You might lose money on certain deductions. The standard deductible amount might be lower than the amount you could deduct if you itemized. If you’re a homeowner, for example, the standard deduction might be less than the total amount of mortgage interest or real estate taxes you’ve paid and could deduct. Similarly, a standard deduction might not cover all your expenses if you’re a small business owner.
Benefits of Itemizing Your Deductions
If you keep good records and believe you can benefit from itemizing, it could be worth looking into. If you are confused about how to itemize deductions correctly, get help online with the tax preparation software you’re using or consult a professional tax advisor. Here are some of the benefits of itemizing.
You can claim more expenses. If you meet the qualifications, itemization offers the opportunity to deduct more expenses. Paying a mortgage, college tuition or making large charitable donations are all expenses allowed under itemization that might not be covered by the standard deduction. Some other expenses you can claim when itemizing deductions include medical costs, taxes already paid, theft losses, employment expenses, some investment losses and even gambling losses.
There are significant financial incentives. Because you can include more deductions when itemizing, you might stand to earn a larger tax refund on expenses not included in the standard deduction. If you’re in the 15 percent tax bracket, for example, you can get $150 discounted from your tax bill for every $1,000 in itemized deductions, according to H&R Block.
Additionally, itemizing offers options in terms of how you can file for the best financial advantages. For example, you can itemize certain expenses on your state tax return and earn more back than if you claimed the standard deduction on your federal return, according to H&R Block.
Disadvantages of Itemized Deductions
If you don’t have the financial records to back up the itemized deductions you want to claim, then you should stick to the standard deduction. Here are a couple of reasons to avoid itemizing.

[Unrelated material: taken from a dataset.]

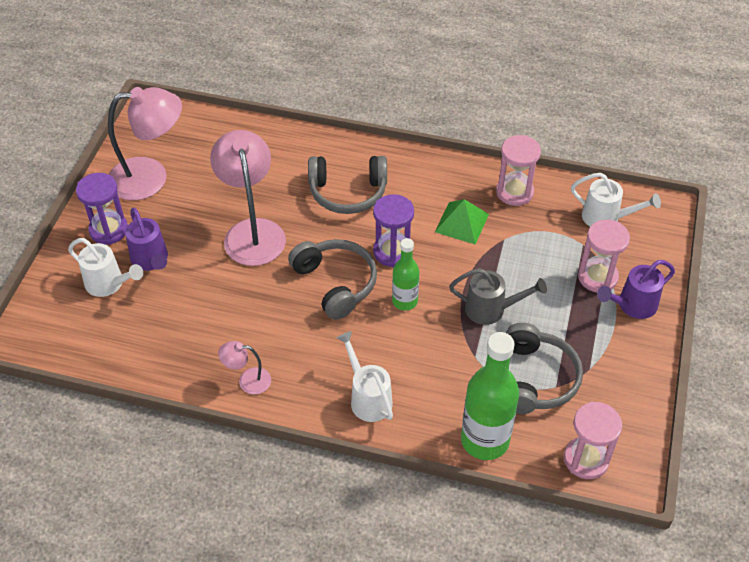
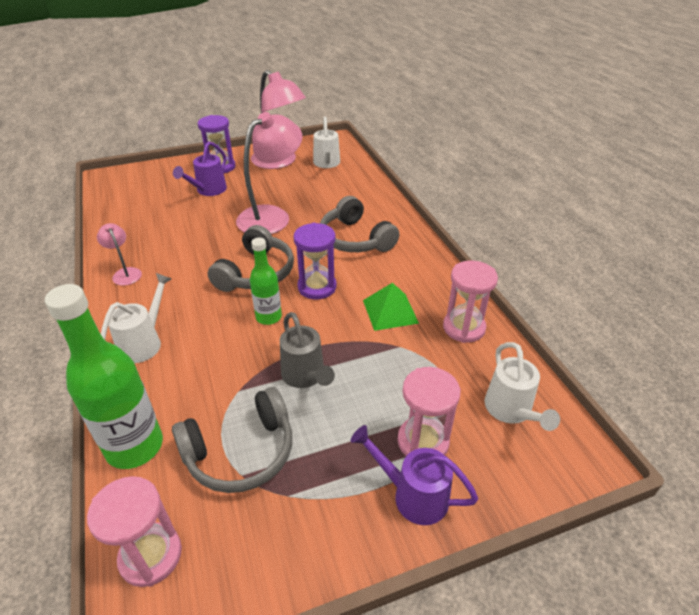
camera: 55 degrees right, 10 degrees down
(109, 284) = (175, 185): white watering can -> white watering can (327, 164)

It takes more paperwork and effort to itemize. Unlike standard deductions, itemizing is a manual process. You have to be able to document every itemized deduction. Depending on how good your records are and the amount of your deductions, this time-consuming process might not reduce your taxable income enough to make it worth the effort. You’ll also need to be a bit more tax-savvy to properly fill out Form 1040 and Schedule A.
There are certain limitations. Some itemized deductions might be less than you’d hoped if your adjusted gross income listed on Form 1040 is relatively higher. According to H&R Block, for 2015 tax returns, some limits apply if your adjusted gross income was $309,900 for married couples filing jointly or qualifying widows and widowers, $284,050 for heads of households, $258,250 for single taxpayers or $154,950 for married couples filing separately.
When to Call In a Professional Tax Advisor
If you keep good records and document your expenses throughout the year, then come tax time you’ll have a better idea of whether standard or itemized deductions will give you the biggest tax break. Whether you’re filing with the help of a professional or on your own, solid records are essential.
Tax software and preparation services like TurboTax, TaxAct and H&R Block can help simplify the process, but if your financial situation is unique, complex or if you just had an unusual year — such as you won the lottery, bought property or changed your marital status — then contracting the services of a tax advisor or financial professional is a smart way to ensure you file all necessary forms correctly. A professional also can ask you the right questions to ensure you don’t miss any possible deductions so that you can further reduce your taxable income.